Harga minyak naik tipis pada Kamis akibat kekhawatiran atas ketatnya pasokan global setelah ancaman tarif AS terhadap pembeli minyak Venezuela dan sanksi yang lebih dulu diterapkan terhadap pembeli minyak Iran. Sementara itu, para pelaku pasar masih menimbang dampak tarif otomotif terbaru yang diumumkan oleh Presiden AS Donald Trump.
Kontrak berjangka Brent naik 7 sen, atau 0,1%, menjadi $73,86 per barel.
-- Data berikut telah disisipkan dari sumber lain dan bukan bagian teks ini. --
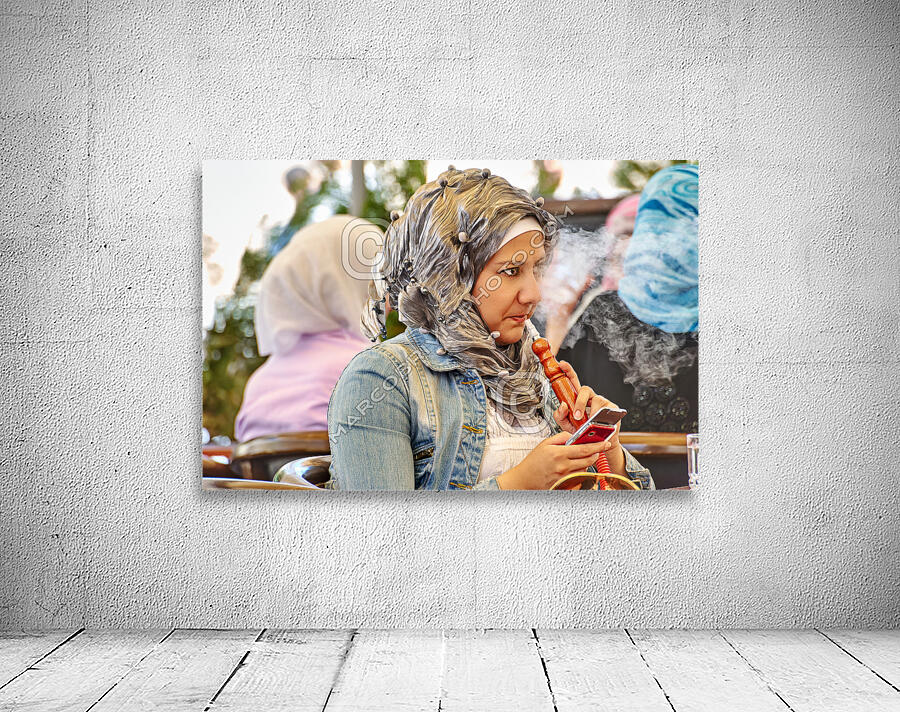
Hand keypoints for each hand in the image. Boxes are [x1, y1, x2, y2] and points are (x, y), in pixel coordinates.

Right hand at [497, 431, 615, 489]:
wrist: (524, 479)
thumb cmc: (533, 463)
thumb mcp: (545, 444)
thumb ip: (561, 437)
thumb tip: (574, 435)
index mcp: (559, 454)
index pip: (584, 448)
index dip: (597, 445)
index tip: (605, 443)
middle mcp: (563, 467)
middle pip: (588, 460)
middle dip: (595, 454)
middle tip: (596, 450)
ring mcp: (565, 478)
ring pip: (585, 469)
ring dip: (586, 463)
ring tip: (576, 459)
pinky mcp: (565, 485)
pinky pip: (579, 478)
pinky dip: (580, 472)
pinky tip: (572, 469)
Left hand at [551, 361, 625, 475]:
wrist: (597, 443)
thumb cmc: (582, 431)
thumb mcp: (566, 424)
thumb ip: (560, 415)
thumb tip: (562, 405)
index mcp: (578, 397)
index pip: (573, 380)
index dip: (568, 371)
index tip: (562, 364)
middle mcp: (590, 397)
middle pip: (584, 389)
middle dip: (579, 402)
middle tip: (576, 416)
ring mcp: (602, 401)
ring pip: (596, 399)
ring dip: (590, 413)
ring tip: (587, 423)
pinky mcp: (612, 408)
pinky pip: (606, 409)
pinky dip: (600, 418)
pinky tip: (598, 424)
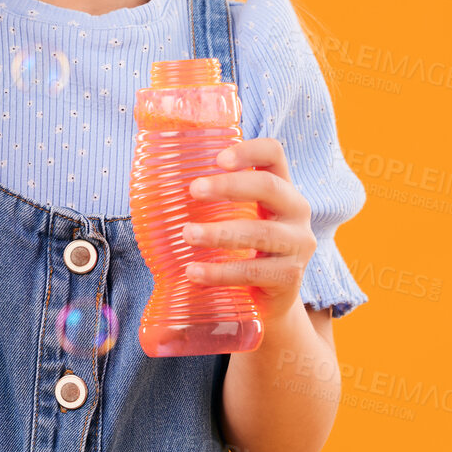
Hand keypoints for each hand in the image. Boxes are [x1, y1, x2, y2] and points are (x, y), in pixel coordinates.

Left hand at [183, 137, 315, 324]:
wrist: (270, 300)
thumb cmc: (244, 248)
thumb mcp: (239, 217)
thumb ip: (214, 200)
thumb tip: (153, 183)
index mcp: (282, 187)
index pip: (274, 155)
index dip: (249, 151)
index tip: (217, 159)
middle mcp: (296, 211)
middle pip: (269, 187)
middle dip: (229, 187)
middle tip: (193, 190)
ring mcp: (298, 244)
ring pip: (261, 232)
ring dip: (219, 232)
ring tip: (187, 234)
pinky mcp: (290, 277)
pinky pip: (253, 272)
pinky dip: (220, 272)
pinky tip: (195, 272)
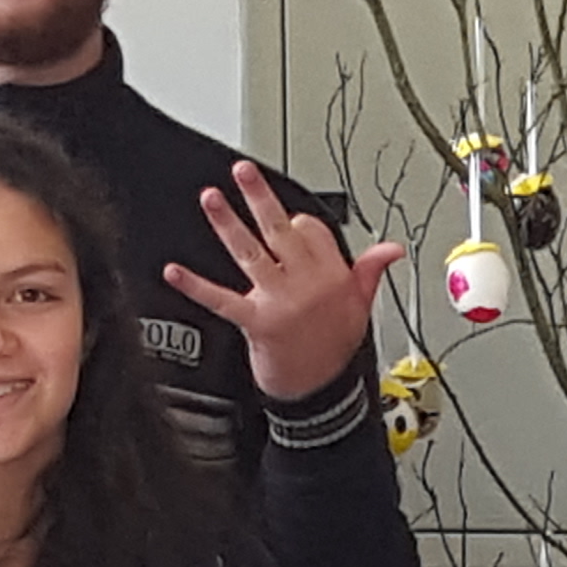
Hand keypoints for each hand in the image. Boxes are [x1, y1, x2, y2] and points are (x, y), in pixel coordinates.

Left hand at [163, 160, 403, 402]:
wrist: (319, 394)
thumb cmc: (335, 349)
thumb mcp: (363, 306)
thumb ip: (371, 271)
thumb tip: (392, 249)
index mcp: (333, 275)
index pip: (312, 230)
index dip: (298, 222)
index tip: (290, 222)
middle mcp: (307, 284)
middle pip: (280, 231)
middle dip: (260, 197)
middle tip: (242, 172)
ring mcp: (281, 302)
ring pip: (251, 253)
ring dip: (228, 224)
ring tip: (212, 199)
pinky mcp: (257, 322)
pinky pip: (222, 300)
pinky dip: (196, 286)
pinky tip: (175, 272)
Sementara itu, minyak mentah West Texas Intermediate (WTI) AS naik 10 sen, atau 0,1%, ke level $69,75 per barel pada pukul 04:06 GMT.
Pada Rabu, harga minyak sempat naik sekitar 1% setelah data pemerintah AS menunjukkan penurunan stok minyak mentah dan bahan bakar pekan lalu, ditambah ancaman AS untuk mengenakan tarif pada negara-negara yang membeli minyak Venezuela.
"Kenaikan harga baru-baru ini tampaknya memperhitungkan isu tarif terhadap pembeli minyak Venezuela. Kami telah lama menyatakan bahwa kebijakan Trump terhadap Iran dan Venezuela menjadi risiko terbesar bagi lonjakan harga minyak, dan saat ini hal itu mulai terlihat," kata Suvro Sarkar, kepala sektor energi di DBS Bank.
Sumber industri menyebutkan bahwa Reliance Industries, operator kompleks penyulingan terbesar di dunia yang berbasis di India, akan menghentikan impor minyak Venezuela setelah pengumuman tarif tersebut.
Namun, menurut Sarkar, DBS tidak memperkirakan harga minyak akan kembali ke level tertinggi yang terlihat pada awal 2025. Ia menekankan bahwa ketidakpastian kebijakan AS dan perang tarif berpotensi kembali mengguncang pasar di masa mendatang.
Di sisi lain, pelaku pasar juga tengah mengevaluasi dampak tarif 25% yang diberlakukan Trump terhadap mobil dan truk ringan impor mulai pekan depan. Meskipun kebijakan ini dapat meningkatkan harga kendaraan dan berpotensi mengurangi permintaan minyak, ada juga pandangan bahwa kebijakan ini justru bisa memperlambat peralihan ke kendaraan ramah lingkungan.
"Berita tentang tarif otomotif Trump bisa menjadi keuntungan bersih bagi minyak mentah, karena kenaikan harga mobil baru akibat tarif ini akan memperlambat peralihan ke model yang lebih hemat bahan bakar," ujar Tony Sycamore, analis pasar di IG.
Sementara itu, survei Federal Reserve Dallas menunjukkan bahwa aktivitas minyak dan gas AS sedikit meningkat pada kuartal pertama, tetapi para eksekutif energi tetap pesimis terhadap prospek sektor ini. Kebijakan tarif Trump terhadap baja dan aluminium juga dikhawatirkan akan meningkatkan biaya pengeboran serta konstruksi pipa, yang berpotensi menekan industri energi dalam jangka panjang.